Module Dns_tsig

DNS TSIG signatures

As specified by RFC 2845

val sign : Dns.Tsig_op.sign

sign ~mac ~max_size name tsig ~key packet buffer signs the given buffer with the provided key, its name, the tsig. The mac argument is expected when a reply to a signed DNS packet should be signed. If signing fails, an error may be produced. The result is a buffer and a mac.

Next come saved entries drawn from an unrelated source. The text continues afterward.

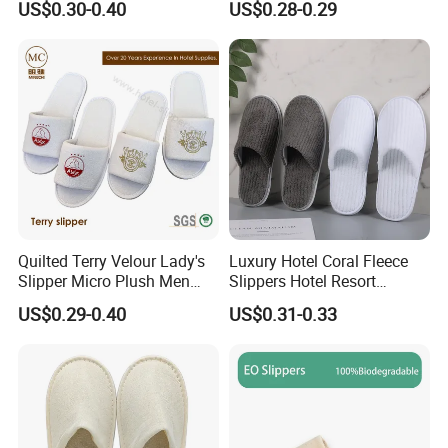
US$0.30-0.40
US$0.28-0.29
Quilted Terry Velour Lady's
Luxury Hotel Coral Fleece
Slipper Micro Plush Men
Slippers Hotel Resort
Women Slipper Embroidery
Aviation Disposable White
US$0.29-0.40
US$0.31-0.33
Logo Hotel Lady Indoor
Slippers
Disposable Slipper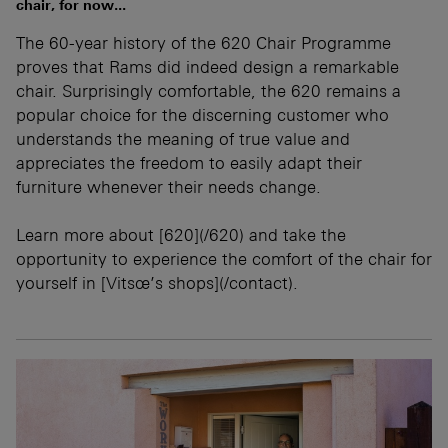
chair, for now...
The 60-year history of the 620 Chair Programme
proves that Rams did indeed design a remarkable
chair. Surprisingly comfortable, the 620 remains a
popular choice for the discerning customer who
understands the meaning of true value and
appreciates the freedom to easily adapt their
furniture whenever their needs change.
Learn more about [620](/620) and take the
opportunity to experience the comfort of the chair for
yourself in [Vitsœ’s shops](/contact).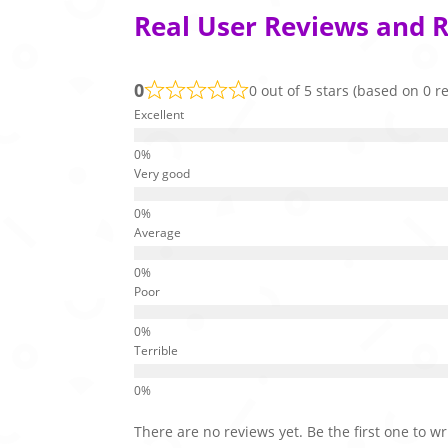
Real User Reviews and R
0
0 out of 5 stars (based on 0 r
Excellent
Very good
Average
Poor
Terrible
There are no reviews yet. Be the first one to wr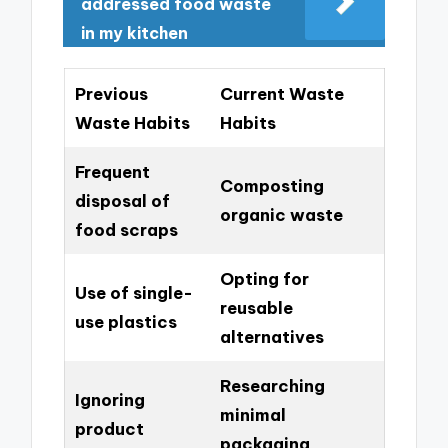
addressed food waste
in my kitchen
Previous
Current Waste
Waste Habits
Habits
Frequent
Composting
disposal of
organic waste
food scraps
Opting for
Use of single-
reusable
use plastics
alternatives
Researching
Ignoring
minimal
product
packaging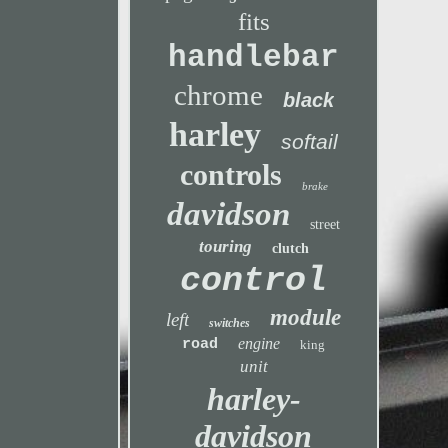
fits
handlebar
chrome
black
harley
softail
controls
brake
davidson
street
touring
clutch
control
module
left
switches
engine
road
king
unit
harley-
davidson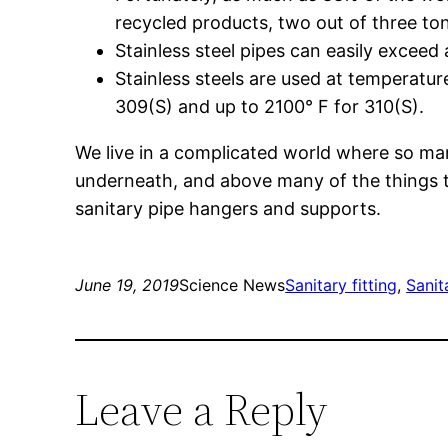
recycled products, two out of three to
Stainless steel pipes can easily exceed 
Stainless steels are used at temperatu
309(S) and up to 2100° F for 310(S).
We live in a complicated world where so man
underneath, and above many of the things th
sanitary pipe hangers and supports.
June 19, 2019
Science News
Sanitary fitting
, 
Sanit
Leave a Reply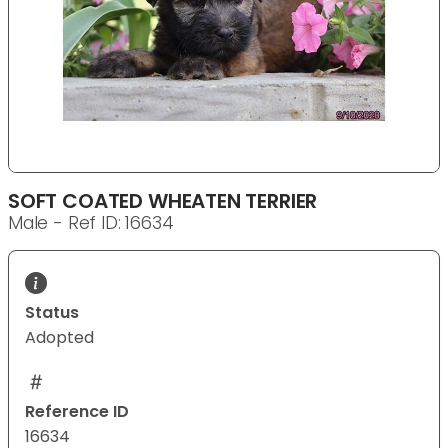
SOFT COATED WHEATEN TERRIER
Male - Ref ID: 16634
Status
Adopted
Reference ID
16634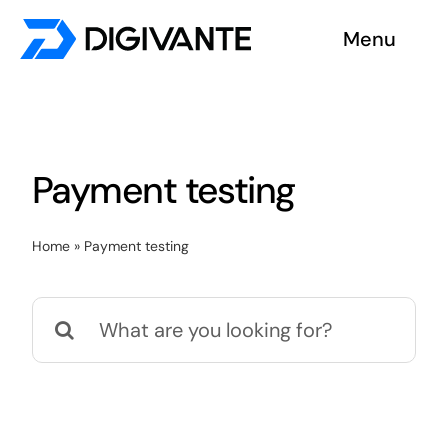
Skip
Menu
to
content
Solutions
About us
Payment testing
Insights
Home
»
Payment testing
Become a tester
Search
Contact us
for: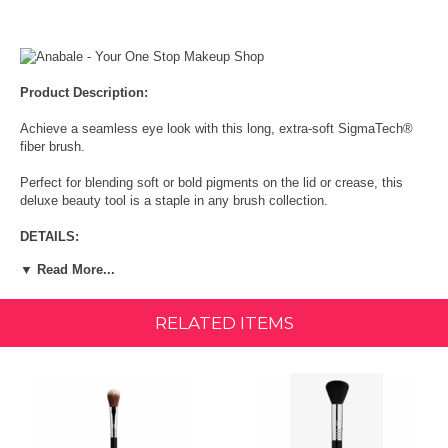
Product Description:
Achieve a seamless eye look with this long, extra-soft SigmaTech®
fiber brush.
Perfect for blending soft or bold pigments on the lid or crease, this
deluxe beauty tool is a staple in any brush collection.
DETAILS:
▼ Read More...
Function: Diffuse crease color.
Unique Function: Long, fluffy brush fibers
RELATED ITEMS
Recommended Use: Apply and blend eyeshadows in the crease area
for a diffused effect
Coverage: Sheer to Medium
Additional Info: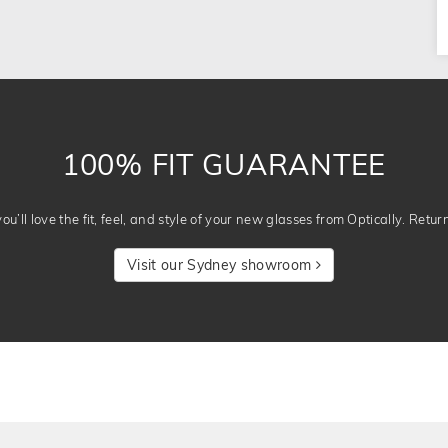
100% FIT GUARANTEE
u’ll love the fit, feel, and style of your new glasses from Optically. Retur
Visit our Sydney showroom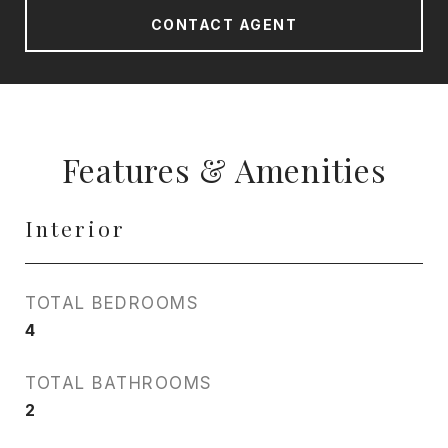
CONTACT AGENT
Features & Amenities
Interior
TOTAL BEDROOMS
4
TOTAL BATHROOMS
2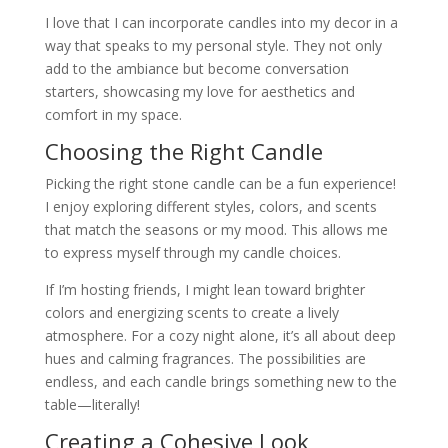
I love that I can incorporate candles into my decor in a
way that speaks to my personal style. They not only
add to the ambiance but become conversation
starters, showcasing my love for aesthetics and
comfort in my space.
Choosing the Right Candle
Picking the right stone candle can be a fun experience!
I enjoy exploring different styles, colors, and scents
that match the seasons or my mood. This allows me
to express myself through my candle choices.
If I’m hosting friends, I might lean toward brighter
colors and energizing scents to create a lively
atmosphere. For a cozy night alone, it’s all about deep
hues and calming fragrances. The possibilities are
endless, and each candle brings something new to the
table—literally!
Creating a Cohesive Look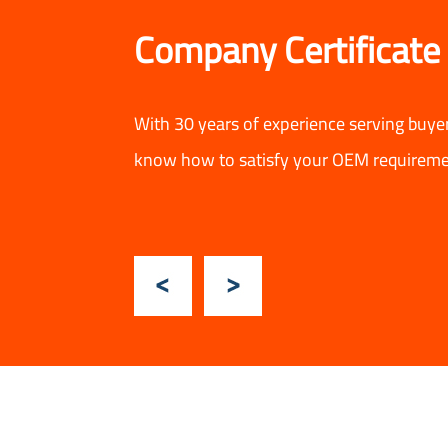
Company Certificate
With 30 years of experience serving buye
know how to satisfy your OEM requireme
Previous
Next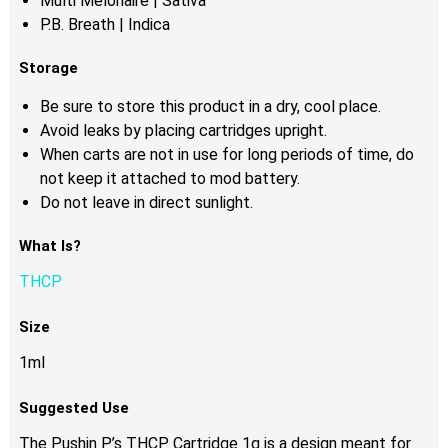
Multi Melonaire | Sativa
P.B. Breath | Indica
Storage
Be sure to store this product in a dry, cool place.
Avoid leaks by placing cartridges upright.
When carts are not in use for long periods of time, do
not keep it attached to mod battery.
Do not leave in direct sunlight.
What Is?
THCP
Size
1ml
Suggested Use
The Pushin P’s THCP Cartridge 1g is a design meant for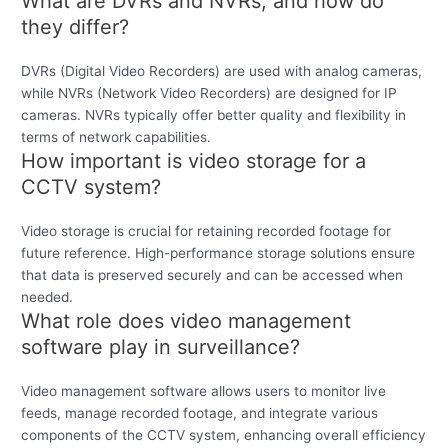
What are DVRs and NVRs, and how do
they differ?
DVRs (Digital Video Recorders) are used with analog cameras,
while NVRs (Network Video Recorders) are designed for IP
cameras. NVRs typically offer better quality and flexibility in
terms of network capabilities.
How important is video storage for a
CCTV system?
Video storage is crucial for retaining recorded footage for
future reference. High-performance storage solutions ensure
that data is preserved securely and can be accessed when
needed.
What role does video management
software play in surveillance?
Video management software allows users to monitor live
feeds, manage recorded footage, and integrate various
components of the CCTV system, enhancing overall efficiency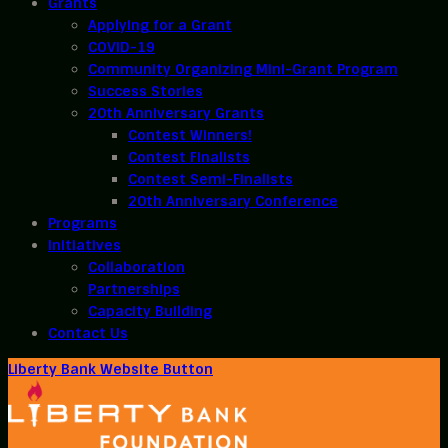
Grants
Applying for a Grant
COVID-19
Community Organizing Mini-Grant Program
Success Stories
20th Anniversary Grants
Contest Winners!
Contest Finalists
Contest Semi-Finalists
20th Anniversary Conference
Programs
Initiatives
Collaboration
Partnerships
Capacity Building
Contact Us
Liberty Bank Website Button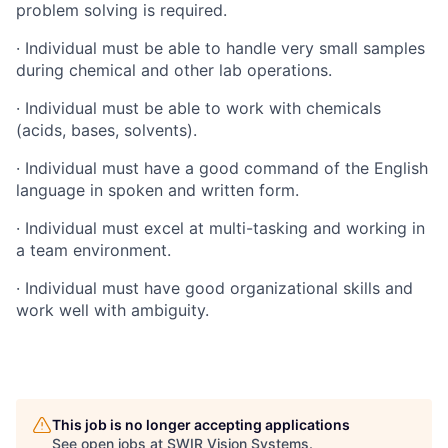
problem solving is required.
· Individual must be able to handle very small samples
during chemical and other lab operations.
· Individual must be able to work with chemicals
(acids, bases, solvents).
· Individual must have a good command of the English
language in spoken and written form.
· Individual must excel at multi-tasking and working in
a team environment.
· Individual must have good organizational skills and
work well with ambiguity.
This job is no longer accepting applications
See open jobs at
SWIR Vision Systems
.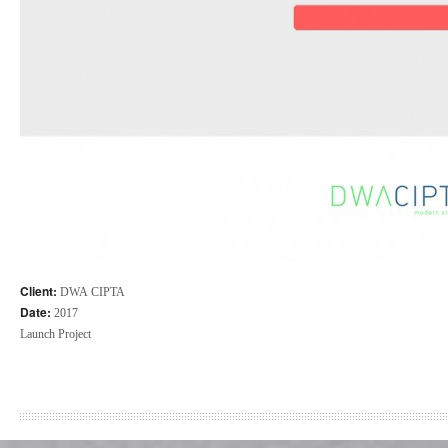
Client:
DWA CIPTA
Date:
2017
Launch Project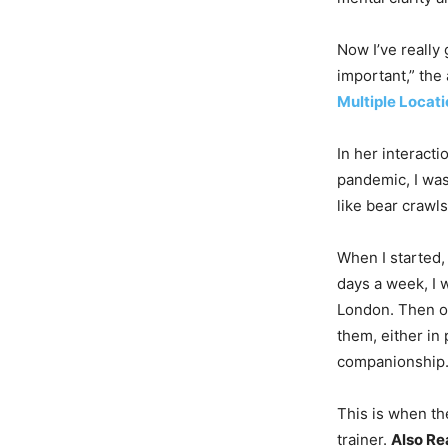
Now I’ve really 
important,” the
Multiple Locat
In her interacti
pandemic, I wa
like bear crawl
When I started,
days a week, I w
London. Then on
them, either in
companionship.
This is when th
trainer.
Also Re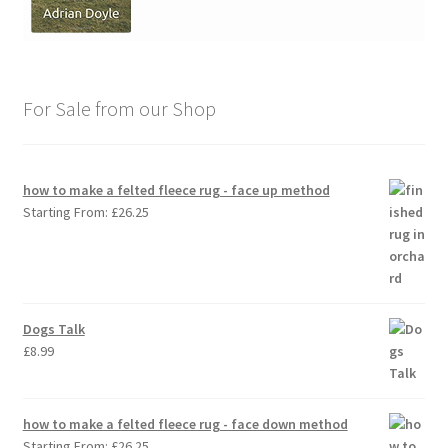
For Sale from our Shop
how to make a felted fleece rug - face up method
Starting From:
£
26.25
Dogs Talk
£
8.99
how to make a felted fleece rug - face down method
Starting From:
£
26.25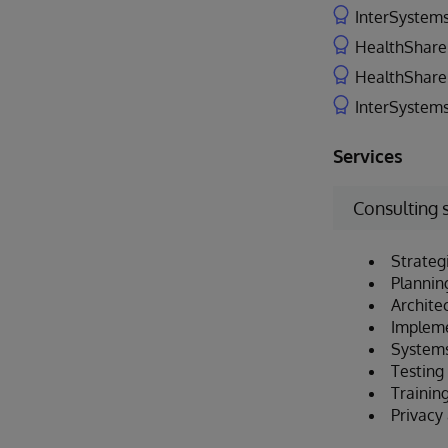
InterSystems
HealthShare 
HealthShare 
InterSystems
Services
Consulting 
Strateg
Plannin
Archite
Implem
Systems
Testing 
Trainin
Privacy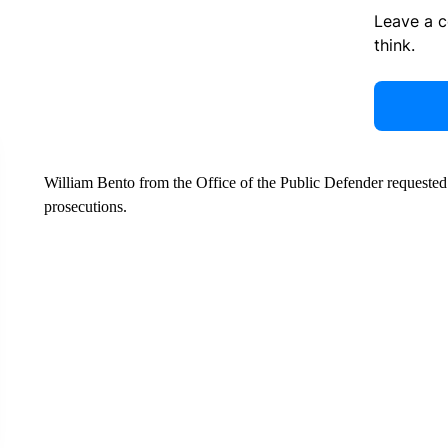
Leave a 
think.
William Bento from the Office of the Public Defender requested
prosecutions.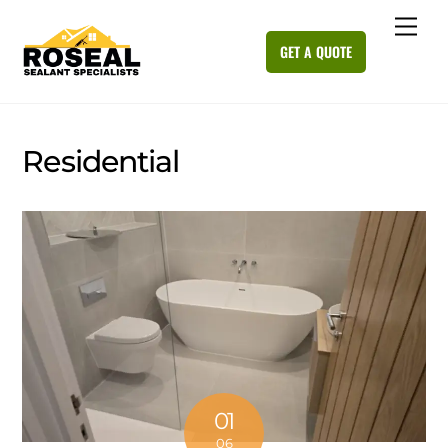
Skip
Me
to
GET A QUOTE
content
Residential
01
06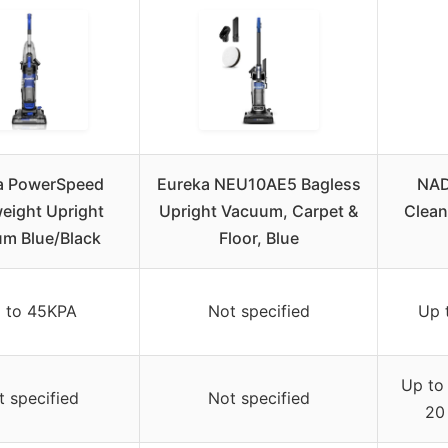
a PowerSpeed
Eureka NEU10AE5 Bagless
NAD
eight Upright
Upright Vacuum, Carpet &
Clean
m Blue/Black
Floor, Blue
 to 45KPA
Not specified
Up 
Up to
t specified
Not specified
20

val verify : Dns.Tsig_op.verify

verify ~mac now packet name ~key tsig buffer verifies the buffer using the provided tsig, key and name.

type s = [
  1. | `Key_algorithm of Dns.Dnskey.t
  2. | `Tsig_creation
  3. | `Sign
]

The type for signing errors.

val pp_s : s Fmt.t

pp_s ppf s pretty-prints s on ppf.

val encode_and_sign : ?proto:Dns.proto -> ?mac:string -> Dns.Packet.t -> Ptime.t -> Dns.Dnskey.t -> 'a Domain_name.t -> (string * string, s) Stdlib.result

encode_and_sign ~proto ~mac t now dnskey name signs and encodes the DNS packet. If a reply to a request is signed, the mac argument should be the message authentication code from the request (needed to sign the reply). The returned value is the encoded byte buffer and the mac of the packet (useful for passing into decode_and_verify when receiving a reply to the signed request).

type e = [
  1. | `Decode of Dns.Packet.err
  2. | `Unsigned of Dns.Packet.t
  3. | `Crypto of Dns.Tsig_op.e
  4. | `Invalid_key of [ `raw ] Domain_name.t * [ `raw ] Domain_name.t
]

The type for decode and verify errors.

val pp_e : e Fmt.t

pp_e ppf e prety-prints e on ppf.

val decode_and_verify : Ptime.t -> Dns.Dnskey.t -> 'a Domain_name.t -> ?mac:string -> string -> (Dns.Packet.t * Dns.Tsig.t * string, e) Stdlib.result

decode_and_verify now dnskey name ~mac buffer decodes and verifies the given buffer using the key material, resulting in a DNS packet, a signature, and the mac, or a failure. The optional mac argument should be provided if an answer to a signed DNS packet is to be decoded.